_Things to do_.
A - In the passage on deep learning for wildlife monitoring, what model is YOLO-SAG based on?
B - Carry the passage on deep learning for wildlife monitoring forward from its final sentence.

With the continuous advancement of deep learning technology, significant strides have been made in the field of wildlife conservation. For instance, Schindler and Steinhage [41] developed a new MOT and Segmentation (MOTS) pipeline named SWIFT, which generates precise instance masks through a refinement process. This pipeline incorporates multiple filtering steps to effectively track and monitor wildlife populations. To further enhance the monitoring capabilities for wildlife, Cunha et al. [42] proposed a simple yet effective framework that employs multi-branch methods to improve the recognition of tail categories within the long-tail camera trap dataset, thus minimizing the performance loss in head categories. These algorithms enable a more accurate understanding of the distribution, abundance, and behavioral patterns of wild animals by enhancing detection accuracy. However, the monitoring range is limited, and it is restricted to video data that does not necessitate real-time analysis.

The current research focus is on utilizing drones combined with deep learning methods for real-time wildlife monitoring. Chen et al. [43] developed YOLO-SAG, an enhanced wildlife detection algorithm based on YOLOv8, designed to optimize the accuracy and speed of wildlife monitoring activities. This technology addresses challenges such as complex outdoor environments and diverse animal body types, which typically hinder detection accuracy. Roy et al. [44] introduced WilDect YOLO, an algorithm for the accurate automatic identification and localization of endangered animal populations. However, these methods still struggle to dynamically respond to movements within wild animal populations. Effective protection requires accurately capturing population dynamics [45,46], necessitating the development of precise and effective monitoring strategies.

Entries drawn from a collection:
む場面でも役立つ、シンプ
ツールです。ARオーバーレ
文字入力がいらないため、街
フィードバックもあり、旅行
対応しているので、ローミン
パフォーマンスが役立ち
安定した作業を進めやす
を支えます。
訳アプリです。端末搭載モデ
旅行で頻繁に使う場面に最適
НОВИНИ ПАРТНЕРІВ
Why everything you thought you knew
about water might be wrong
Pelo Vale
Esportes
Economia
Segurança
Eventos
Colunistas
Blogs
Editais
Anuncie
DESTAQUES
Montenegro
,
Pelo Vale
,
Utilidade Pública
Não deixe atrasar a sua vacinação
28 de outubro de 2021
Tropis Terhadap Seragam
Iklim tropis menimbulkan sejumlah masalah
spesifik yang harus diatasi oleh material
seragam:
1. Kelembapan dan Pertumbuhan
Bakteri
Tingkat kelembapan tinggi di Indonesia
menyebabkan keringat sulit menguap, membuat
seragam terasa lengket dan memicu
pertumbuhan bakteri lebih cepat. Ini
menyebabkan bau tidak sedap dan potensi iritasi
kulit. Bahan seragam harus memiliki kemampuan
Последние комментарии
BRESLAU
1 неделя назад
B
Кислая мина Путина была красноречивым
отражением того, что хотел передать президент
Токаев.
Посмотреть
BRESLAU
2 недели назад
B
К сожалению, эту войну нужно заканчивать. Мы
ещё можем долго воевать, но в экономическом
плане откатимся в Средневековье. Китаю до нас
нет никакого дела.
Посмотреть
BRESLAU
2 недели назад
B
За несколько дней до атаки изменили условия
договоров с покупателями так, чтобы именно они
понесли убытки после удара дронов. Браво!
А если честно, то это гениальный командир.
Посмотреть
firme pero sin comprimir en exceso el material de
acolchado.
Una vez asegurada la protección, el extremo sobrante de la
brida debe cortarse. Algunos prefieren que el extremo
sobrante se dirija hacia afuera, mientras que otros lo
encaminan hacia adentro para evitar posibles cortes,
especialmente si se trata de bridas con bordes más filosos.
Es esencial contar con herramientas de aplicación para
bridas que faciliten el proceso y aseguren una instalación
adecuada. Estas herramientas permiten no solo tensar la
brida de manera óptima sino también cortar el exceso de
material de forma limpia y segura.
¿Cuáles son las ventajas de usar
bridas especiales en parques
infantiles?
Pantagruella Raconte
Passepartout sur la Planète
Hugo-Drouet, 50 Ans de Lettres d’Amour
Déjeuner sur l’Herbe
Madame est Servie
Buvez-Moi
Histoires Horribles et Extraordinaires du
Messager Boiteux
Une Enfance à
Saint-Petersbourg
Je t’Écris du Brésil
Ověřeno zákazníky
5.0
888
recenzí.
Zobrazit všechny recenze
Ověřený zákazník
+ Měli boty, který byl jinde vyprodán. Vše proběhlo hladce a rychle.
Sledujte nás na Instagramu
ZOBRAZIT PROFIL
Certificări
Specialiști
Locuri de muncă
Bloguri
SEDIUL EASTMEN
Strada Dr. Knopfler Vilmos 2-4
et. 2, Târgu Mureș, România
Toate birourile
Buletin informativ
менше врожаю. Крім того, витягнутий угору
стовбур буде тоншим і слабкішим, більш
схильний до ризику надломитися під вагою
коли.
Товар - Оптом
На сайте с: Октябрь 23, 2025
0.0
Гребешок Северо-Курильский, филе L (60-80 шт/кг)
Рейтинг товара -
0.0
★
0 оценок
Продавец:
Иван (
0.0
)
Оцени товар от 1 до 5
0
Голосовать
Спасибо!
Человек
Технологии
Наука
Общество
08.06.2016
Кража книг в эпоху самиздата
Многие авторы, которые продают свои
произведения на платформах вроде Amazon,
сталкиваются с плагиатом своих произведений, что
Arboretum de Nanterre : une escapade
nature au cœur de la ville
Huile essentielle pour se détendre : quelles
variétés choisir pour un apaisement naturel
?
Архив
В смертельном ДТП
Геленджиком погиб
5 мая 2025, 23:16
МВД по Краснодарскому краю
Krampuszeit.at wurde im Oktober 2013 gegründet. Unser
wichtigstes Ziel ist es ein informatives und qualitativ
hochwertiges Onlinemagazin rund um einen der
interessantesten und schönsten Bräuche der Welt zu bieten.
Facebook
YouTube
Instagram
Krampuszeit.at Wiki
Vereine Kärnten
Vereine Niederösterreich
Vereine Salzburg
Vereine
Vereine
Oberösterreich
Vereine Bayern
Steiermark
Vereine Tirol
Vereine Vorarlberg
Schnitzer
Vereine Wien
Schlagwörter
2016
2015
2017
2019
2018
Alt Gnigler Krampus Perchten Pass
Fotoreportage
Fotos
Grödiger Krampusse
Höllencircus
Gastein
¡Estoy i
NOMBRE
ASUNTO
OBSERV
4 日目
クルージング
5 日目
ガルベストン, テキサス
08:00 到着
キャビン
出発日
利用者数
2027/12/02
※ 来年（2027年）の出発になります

_Responses by item number_.
A - YOLOv8.

B -
High-altitude wildlife monitoring poses significant challenges due to the dynamic and complex scenarios encountered in target tracking. These challenges necessitate the development of an advanced model specifically tailored for environments characterized by both limited computational resources and intricate tracking conditions. The newly developed model addresses these challenges effectively. According to the data presented in Table 4, the metrics of our model, including MOTA, MOTP, and IDF1, register values of 69.3%, 78.9%, and 65.8%, respectively. These figures not only surpass those of other leading tracking models but also underscore the substantial advancements our model brings to tracking accuracy in high-altitude environments. The enhanced performance is particularly notable in scenarios involving occluded views and rapid movements of UAV-mounted cameras, which are prevalent in these regions. Such enhancements are crucial for the accurate monitoring and conservation of endangered wildlife, providing a reliable tool for researchers navigating the complexities of variable tracking landscapes.

The rapid advancements in deep learning technologies have significantly enhanced the capabilities of UAV in the field of wildlife research. Despite these technological strides, research employing UAV for wildlife monitoring remains relatively limited in scope. Common approaches in this domain predominantly focus on methodologies such as aerial counting [47] and object detection [48], facilitated by UAV. While these methods are effective at identifying diverse wildlife species from aerial perspectives, they face considerable challenges in maintaining persistent tracking of these animals, especially when they engage in frequent and rapid movements across their natural habitats.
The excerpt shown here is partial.